:: Exercise goal ::
Extract each line of the rows below verbatim, omitting the pictures.

:: Data to use ::
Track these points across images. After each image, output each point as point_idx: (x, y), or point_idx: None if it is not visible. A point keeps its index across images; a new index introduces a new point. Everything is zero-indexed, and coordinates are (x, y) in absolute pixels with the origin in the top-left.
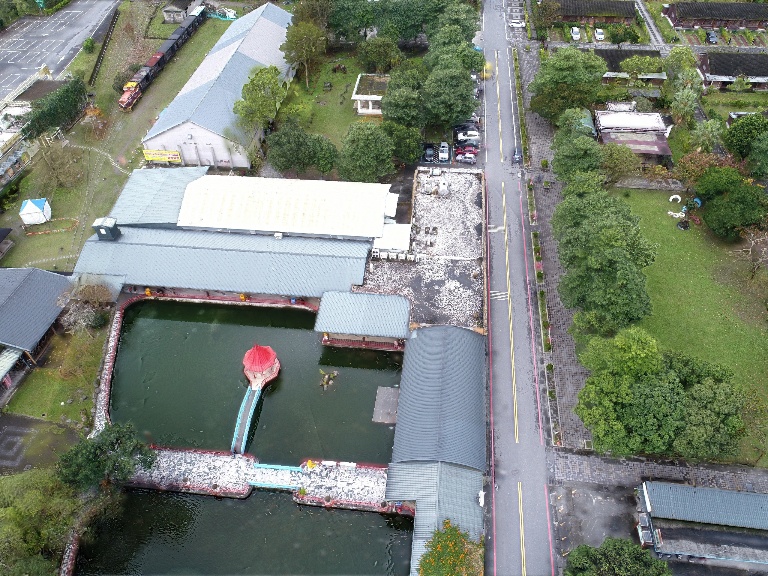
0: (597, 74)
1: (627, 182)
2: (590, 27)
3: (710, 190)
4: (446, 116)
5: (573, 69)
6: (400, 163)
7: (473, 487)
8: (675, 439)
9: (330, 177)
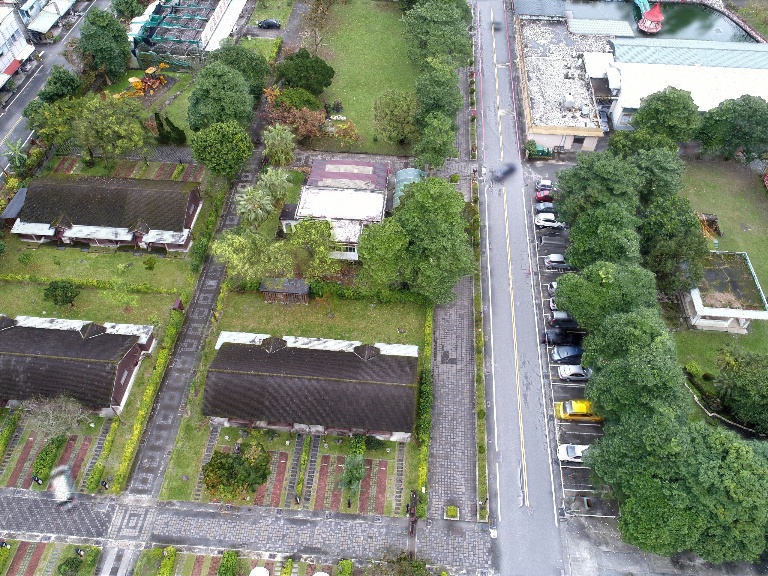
0: None
1: None
2: None
3: None
4: None
5: None
6: None
7: None
8: None
9: (697, 165)
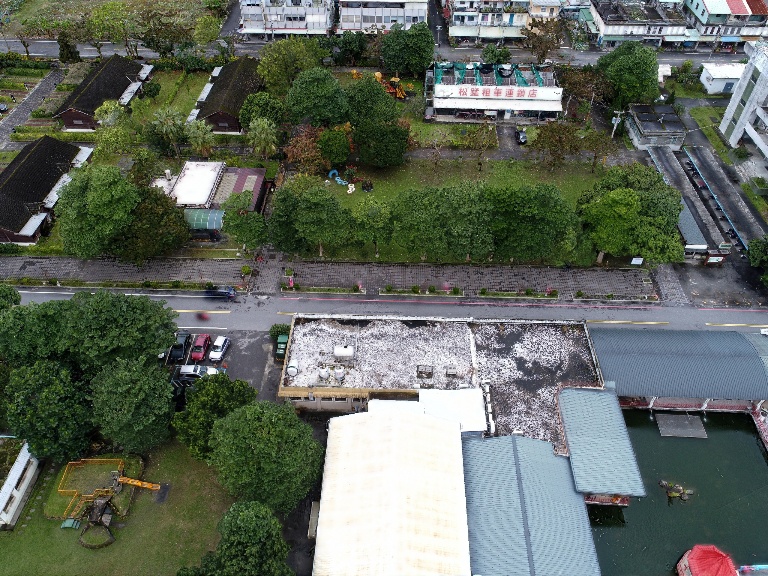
0: None
1: None
2: None
3: (346, 153)
4: (172, 339)
5: None
6: None
7: (759, 338)
8: (680, 208)
9: None
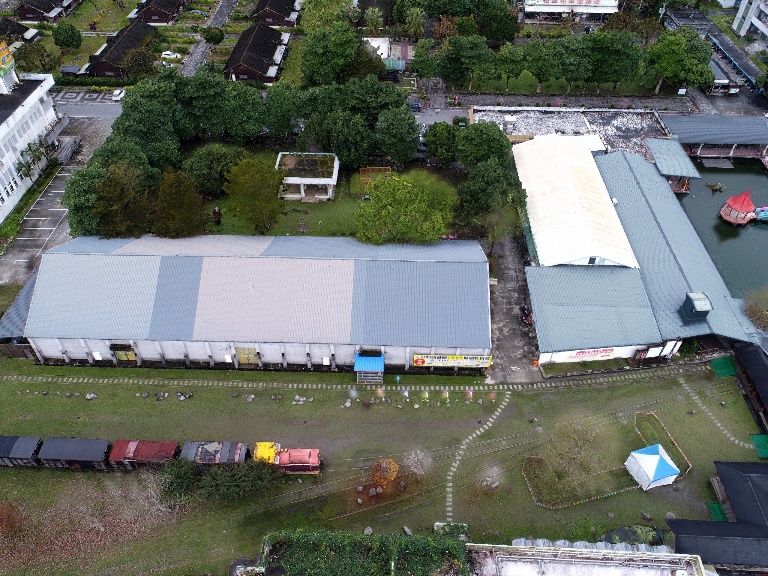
0: None
1: None
2: None
3: None
4: None
5: None
6: (434, 166)
7: None
8: (711, 52)
9: None
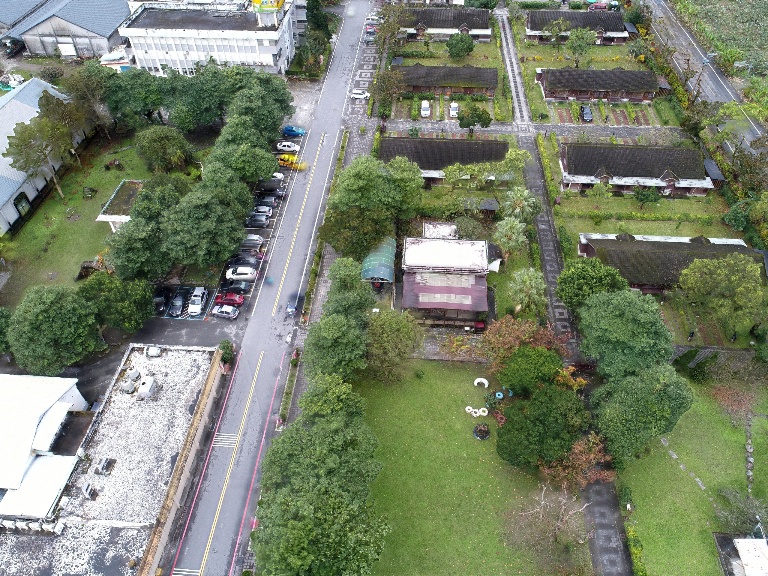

:: In response ::
Track these points across images. After each image, output each point as point_idx: (x, y), or point_idx: None if it is not visible. A point keeps its index across images; a new index introduces a new point. Everything is zero-indexed, and coordinates are (x, y) in absolute pixels with the origin in the top-left.
0: (597, 74)
1: (627, 182)
2: (590, 27)
3: (710, 190)
4: (446, 116)
5: (573, 69)
6: (400, 163)
7: (473, 487)
8: (675, 439)
9: (330, 177)
0: None
1: None
2: None
3: None
4: None
5: None
6: None
7: None
8: None
9: (697, 165)
0: None
1: None
2: None
3: (346, 153)
4: (172, 339)
5: None
6: None
7: (759, 338)
8: (680, 208)
9: None
0: None
1: None
2: None
3: None
4: None
5: None
6: (434, 166)
7: None
8: (711, 52)
9: None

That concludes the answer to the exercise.